Tidak hanya di dalam negeri, lebih dari separuh perusahaan migas nasional saat ini pun sudah beroperasi di luar negeri. Sejarah juga mencatat, banyak tenaga ahli Indonesia yang belajar dari perusahaan Amerika dan Eropa sejak awal 1960-an.
Ikut menjadi bagian dari perusahaan asing yang berhasil mendongkrak produksi minyak Indonesia hingga lima kali lipat dan mencapai puncaknya sebesar 1,7 juta barel per hari pada awal 1990-an.
"Keberhasilan itu didorong oleh iklim investasi yang kondusif, tidak seperti iklim investasi kita dalam 10 tahun terakhir," kata Effendi.
Pemerintah prioritaskan
Baru-baru ini, Wakil Menteri ESDM Prof Widjajono Partowidagdo menyampaikan rencana pemerintah yang hendak memberikan prioritas kepada pelaku migas nasional -terutama Pertamina-untuk mengoperasikan blok-blok migas yang kontraknya segera berakhir. Namun, pemberian hak pengelolaan itu akan dilakukan secara hati-hati, dan dipastikan bukan perusahaan nasional yang "ditunggangi" pihak asing.
Widjajono mengungkapkan, terdapat 26 blok migas yang kontraknya akan berakhir sampai dengan 2020. Di antaranya, Blok Siak di Riau yang dioperasikan Chevron Pasifik akan berakhir pada 2013, Blok Koridor (Conoco Philips) berakhir 2016, Blok B South Natuna Sea berakhir 2018, dan Blok Mahakam (Total E&P) akan berakhir Maret 2017.
Dihubungi terpisah ,penasihat Aspermigas, John Karamoy mengatakan pemerintah bisa memberikan prioritas pengalihan pengelolaan blok produksi migas besar, terutama kepada Pertamina yang saat ini mengelola ratusan lapangan.
Kesempatan yang sama juga bisa diberikan kepada Group Medco dan Group Bakrie, karena pertimbangan pengalaman dan kesiapan keuangan.
"Namun, bila dikaitkan dengan rencana meningkatkan lifting, pemberian prioritas pengelolaan tersebut belum cukup menjawab kebutuhan," kata John.

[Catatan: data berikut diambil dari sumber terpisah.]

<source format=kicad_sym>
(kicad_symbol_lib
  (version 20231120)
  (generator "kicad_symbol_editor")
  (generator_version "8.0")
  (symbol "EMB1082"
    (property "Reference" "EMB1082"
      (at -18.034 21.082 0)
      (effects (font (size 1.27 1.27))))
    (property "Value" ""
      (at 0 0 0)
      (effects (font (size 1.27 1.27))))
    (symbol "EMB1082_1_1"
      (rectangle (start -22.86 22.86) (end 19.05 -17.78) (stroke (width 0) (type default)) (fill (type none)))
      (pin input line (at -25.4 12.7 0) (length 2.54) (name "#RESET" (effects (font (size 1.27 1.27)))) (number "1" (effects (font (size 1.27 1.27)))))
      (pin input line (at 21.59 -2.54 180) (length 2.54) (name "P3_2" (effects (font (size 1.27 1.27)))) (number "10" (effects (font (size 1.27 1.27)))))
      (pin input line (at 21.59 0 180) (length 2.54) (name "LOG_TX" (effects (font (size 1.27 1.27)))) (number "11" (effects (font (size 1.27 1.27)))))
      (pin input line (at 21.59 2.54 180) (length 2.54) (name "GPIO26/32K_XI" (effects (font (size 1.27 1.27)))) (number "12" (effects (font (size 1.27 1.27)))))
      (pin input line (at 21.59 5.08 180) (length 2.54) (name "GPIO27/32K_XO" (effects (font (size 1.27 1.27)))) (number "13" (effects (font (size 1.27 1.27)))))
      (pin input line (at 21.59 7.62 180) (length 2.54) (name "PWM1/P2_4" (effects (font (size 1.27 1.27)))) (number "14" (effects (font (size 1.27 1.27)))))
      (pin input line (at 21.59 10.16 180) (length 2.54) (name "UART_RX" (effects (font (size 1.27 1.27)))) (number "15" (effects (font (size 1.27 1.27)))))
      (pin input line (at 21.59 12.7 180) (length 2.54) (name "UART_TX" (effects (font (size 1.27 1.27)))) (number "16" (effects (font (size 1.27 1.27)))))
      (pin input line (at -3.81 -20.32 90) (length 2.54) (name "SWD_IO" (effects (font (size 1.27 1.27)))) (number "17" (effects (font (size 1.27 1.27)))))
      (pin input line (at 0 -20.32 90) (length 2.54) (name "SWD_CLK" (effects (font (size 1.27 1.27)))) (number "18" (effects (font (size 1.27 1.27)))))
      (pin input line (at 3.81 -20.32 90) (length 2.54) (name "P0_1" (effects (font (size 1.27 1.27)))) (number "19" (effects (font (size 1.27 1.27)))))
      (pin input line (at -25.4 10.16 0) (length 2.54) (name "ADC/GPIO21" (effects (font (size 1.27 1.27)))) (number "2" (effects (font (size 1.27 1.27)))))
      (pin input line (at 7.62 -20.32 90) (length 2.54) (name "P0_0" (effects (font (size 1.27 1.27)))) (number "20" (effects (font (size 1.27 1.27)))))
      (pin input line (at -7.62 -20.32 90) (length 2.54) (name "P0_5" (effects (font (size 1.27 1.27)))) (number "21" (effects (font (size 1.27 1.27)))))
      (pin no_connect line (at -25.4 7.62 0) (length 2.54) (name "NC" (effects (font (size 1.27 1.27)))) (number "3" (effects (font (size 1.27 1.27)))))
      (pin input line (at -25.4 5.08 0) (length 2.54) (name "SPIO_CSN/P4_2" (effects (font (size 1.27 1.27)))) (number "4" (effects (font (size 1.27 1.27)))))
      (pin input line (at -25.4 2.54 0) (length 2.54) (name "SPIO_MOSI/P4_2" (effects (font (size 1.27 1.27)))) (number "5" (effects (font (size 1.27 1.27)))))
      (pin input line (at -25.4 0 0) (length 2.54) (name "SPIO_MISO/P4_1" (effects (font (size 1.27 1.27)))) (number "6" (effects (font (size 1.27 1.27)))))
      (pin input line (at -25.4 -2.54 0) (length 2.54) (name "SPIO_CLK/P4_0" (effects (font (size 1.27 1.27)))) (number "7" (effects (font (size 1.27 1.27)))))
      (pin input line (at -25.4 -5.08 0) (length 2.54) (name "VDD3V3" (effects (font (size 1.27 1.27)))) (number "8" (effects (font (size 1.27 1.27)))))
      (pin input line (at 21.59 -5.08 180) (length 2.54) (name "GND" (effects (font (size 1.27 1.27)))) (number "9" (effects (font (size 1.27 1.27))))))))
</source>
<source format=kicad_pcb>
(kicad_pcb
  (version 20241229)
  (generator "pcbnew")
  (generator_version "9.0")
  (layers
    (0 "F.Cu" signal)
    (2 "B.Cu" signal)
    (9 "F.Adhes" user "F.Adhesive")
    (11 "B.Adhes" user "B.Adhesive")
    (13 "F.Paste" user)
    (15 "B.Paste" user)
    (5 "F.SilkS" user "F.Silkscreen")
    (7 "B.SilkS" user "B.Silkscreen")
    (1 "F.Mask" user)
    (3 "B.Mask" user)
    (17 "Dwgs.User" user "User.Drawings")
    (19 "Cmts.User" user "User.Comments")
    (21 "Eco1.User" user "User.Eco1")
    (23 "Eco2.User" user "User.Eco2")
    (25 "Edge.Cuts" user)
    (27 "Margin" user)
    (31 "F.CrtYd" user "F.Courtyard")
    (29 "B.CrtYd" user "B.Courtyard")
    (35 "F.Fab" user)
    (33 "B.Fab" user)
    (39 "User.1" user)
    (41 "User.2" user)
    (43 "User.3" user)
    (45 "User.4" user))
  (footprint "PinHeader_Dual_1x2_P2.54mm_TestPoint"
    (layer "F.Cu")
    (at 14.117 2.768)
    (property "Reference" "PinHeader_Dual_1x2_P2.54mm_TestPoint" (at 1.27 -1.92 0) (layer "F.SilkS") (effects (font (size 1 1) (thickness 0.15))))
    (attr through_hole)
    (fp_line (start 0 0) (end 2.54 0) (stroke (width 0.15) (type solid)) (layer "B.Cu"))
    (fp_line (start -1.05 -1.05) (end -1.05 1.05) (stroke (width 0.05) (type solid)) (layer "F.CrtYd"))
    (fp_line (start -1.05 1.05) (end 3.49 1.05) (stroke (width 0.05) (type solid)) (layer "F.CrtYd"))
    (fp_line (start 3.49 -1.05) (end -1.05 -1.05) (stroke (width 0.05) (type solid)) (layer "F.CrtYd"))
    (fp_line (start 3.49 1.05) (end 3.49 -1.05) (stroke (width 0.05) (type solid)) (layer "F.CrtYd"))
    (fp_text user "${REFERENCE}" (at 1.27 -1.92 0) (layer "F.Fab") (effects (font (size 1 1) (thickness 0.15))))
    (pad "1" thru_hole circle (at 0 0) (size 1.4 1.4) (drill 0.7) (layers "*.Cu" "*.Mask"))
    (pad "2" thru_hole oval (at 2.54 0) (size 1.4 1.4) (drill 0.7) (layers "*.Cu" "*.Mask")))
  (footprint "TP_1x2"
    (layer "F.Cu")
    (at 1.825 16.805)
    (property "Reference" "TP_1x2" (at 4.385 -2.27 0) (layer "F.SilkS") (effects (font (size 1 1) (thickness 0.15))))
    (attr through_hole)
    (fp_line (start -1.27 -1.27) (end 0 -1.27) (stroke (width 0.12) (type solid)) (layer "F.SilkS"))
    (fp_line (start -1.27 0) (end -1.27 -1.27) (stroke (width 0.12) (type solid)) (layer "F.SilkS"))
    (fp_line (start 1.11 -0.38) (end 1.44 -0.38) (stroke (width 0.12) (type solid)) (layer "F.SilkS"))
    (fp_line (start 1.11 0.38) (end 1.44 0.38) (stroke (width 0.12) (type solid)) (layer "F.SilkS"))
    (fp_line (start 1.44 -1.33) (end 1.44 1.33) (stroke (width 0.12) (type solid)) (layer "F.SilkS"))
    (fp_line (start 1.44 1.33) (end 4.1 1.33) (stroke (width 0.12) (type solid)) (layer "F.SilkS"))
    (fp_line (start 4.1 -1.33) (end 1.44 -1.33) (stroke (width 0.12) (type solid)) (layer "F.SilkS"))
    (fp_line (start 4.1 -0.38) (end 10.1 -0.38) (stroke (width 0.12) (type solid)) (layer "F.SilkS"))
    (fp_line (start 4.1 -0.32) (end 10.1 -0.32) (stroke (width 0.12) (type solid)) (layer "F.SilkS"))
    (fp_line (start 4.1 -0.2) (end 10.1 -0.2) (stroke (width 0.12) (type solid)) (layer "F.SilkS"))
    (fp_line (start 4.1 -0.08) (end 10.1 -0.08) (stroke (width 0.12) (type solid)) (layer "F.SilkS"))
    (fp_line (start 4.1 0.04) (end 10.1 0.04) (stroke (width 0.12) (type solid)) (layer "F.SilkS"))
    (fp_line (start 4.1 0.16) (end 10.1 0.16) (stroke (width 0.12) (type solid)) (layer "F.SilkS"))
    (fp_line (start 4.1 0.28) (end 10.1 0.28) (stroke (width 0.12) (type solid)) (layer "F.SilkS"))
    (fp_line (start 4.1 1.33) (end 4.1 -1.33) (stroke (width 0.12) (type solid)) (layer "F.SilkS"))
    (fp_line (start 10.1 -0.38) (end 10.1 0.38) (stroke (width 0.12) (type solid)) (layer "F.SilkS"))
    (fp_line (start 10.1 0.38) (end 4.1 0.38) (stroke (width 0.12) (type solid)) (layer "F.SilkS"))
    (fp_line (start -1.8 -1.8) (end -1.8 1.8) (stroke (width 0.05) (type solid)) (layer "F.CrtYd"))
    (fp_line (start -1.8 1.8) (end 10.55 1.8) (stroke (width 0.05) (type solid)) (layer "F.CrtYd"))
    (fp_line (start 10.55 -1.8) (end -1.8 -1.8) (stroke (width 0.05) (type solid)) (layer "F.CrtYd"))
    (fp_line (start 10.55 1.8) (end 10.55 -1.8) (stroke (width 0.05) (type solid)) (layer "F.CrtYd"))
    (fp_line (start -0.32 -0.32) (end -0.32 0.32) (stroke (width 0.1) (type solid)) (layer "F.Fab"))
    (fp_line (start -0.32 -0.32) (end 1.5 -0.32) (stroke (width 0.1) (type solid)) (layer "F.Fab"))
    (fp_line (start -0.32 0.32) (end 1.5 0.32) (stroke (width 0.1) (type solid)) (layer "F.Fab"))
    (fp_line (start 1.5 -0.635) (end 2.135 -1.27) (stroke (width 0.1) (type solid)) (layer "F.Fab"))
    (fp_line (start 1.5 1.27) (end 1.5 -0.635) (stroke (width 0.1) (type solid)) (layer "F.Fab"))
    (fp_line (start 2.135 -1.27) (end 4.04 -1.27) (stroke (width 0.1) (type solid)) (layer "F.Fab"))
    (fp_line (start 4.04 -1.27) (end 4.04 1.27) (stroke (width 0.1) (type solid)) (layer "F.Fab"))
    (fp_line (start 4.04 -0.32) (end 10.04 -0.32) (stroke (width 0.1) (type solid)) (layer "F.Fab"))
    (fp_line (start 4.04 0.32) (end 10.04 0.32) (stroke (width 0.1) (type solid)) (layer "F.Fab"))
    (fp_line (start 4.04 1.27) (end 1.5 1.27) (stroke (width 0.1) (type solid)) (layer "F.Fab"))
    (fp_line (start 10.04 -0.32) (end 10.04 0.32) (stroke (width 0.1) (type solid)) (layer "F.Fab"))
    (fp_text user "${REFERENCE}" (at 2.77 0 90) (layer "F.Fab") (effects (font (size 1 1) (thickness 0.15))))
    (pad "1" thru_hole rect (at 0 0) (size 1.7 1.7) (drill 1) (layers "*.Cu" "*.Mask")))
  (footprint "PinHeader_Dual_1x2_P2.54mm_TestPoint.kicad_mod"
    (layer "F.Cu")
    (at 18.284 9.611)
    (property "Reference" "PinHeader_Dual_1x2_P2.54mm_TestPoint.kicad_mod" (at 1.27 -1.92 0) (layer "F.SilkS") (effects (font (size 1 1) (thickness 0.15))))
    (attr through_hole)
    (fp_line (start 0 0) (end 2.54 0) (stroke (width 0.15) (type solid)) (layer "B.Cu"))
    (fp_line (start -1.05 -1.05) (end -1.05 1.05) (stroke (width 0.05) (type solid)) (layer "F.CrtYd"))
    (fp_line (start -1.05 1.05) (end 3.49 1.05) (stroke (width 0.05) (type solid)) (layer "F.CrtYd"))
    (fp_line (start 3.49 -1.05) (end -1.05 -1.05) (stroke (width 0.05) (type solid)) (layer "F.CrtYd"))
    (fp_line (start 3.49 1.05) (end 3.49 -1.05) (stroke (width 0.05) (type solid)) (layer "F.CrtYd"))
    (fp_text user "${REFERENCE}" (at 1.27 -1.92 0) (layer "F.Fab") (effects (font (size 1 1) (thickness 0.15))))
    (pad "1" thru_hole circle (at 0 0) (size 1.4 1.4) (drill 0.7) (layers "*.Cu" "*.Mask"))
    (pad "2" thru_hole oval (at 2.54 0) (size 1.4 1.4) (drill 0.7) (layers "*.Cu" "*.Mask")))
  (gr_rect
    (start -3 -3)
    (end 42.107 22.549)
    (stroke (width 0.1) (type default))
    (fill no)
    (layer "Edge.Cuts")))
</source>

Menurut dia, untuk meningkatkan lifting, maka Indonesia tetap memerlukan keberlanjutan keberadaan dan kesuksesan perusahaan-perusahaan migas nasional kecil menengah, sesuai dengan pengalaman dan kemampuan mereka dalam menggarap blok-blok yang sepadan.
John mencontohkan, di banyak negara, termasuk Amerika Serikat, sepertiga produksi minyaknya dikerjakan sendiri oleh perusahaan kecil menengah mereka. Pertimbangannya, lapangan kecil menengah lebih efesien bila dikelola oleh perusahaan yang sepadan.
Merujuk UU Migas Nomor 22/2001, lanjut John, terdapat kebijakan yang bersifat "win-win "bagi semua pelaku migas nasional, dalam hal ini BUMN, BUMD, swasta, dan koperasi.
"?Untuk itu, kebijakan yang ada harus kondusif agar perusahaan nasional besar, kecil, dan menengah dapat tumbuh bersama-sama. Diberi kesempatan dan diperlakukan adil, agar tidak saling mematikan akibat kebijakan yang keliru," tegas John.